**** Available records ****

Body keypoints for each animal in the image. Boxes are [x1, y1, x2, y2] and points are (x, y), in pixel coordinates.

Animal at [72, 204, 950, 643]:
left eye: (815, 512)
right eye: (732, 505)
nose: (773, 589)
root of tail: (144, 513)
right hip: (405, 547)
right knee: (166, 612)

****

What this task involves
Keep the wording exact. Give all of the records again.

Exercise response
Body keypoints for each animal in the image. Boxes are [x1, y1, x2, y2] and points are (x, y), in pixel coordinates.

Animal at [72, 204, 950, 643]:
left eye: (815, 512)
right eye: (732, 505)
nose: (773, 589)
root of tail: (144, 513)
right hip: (405, 547)
right knee: (166, 612)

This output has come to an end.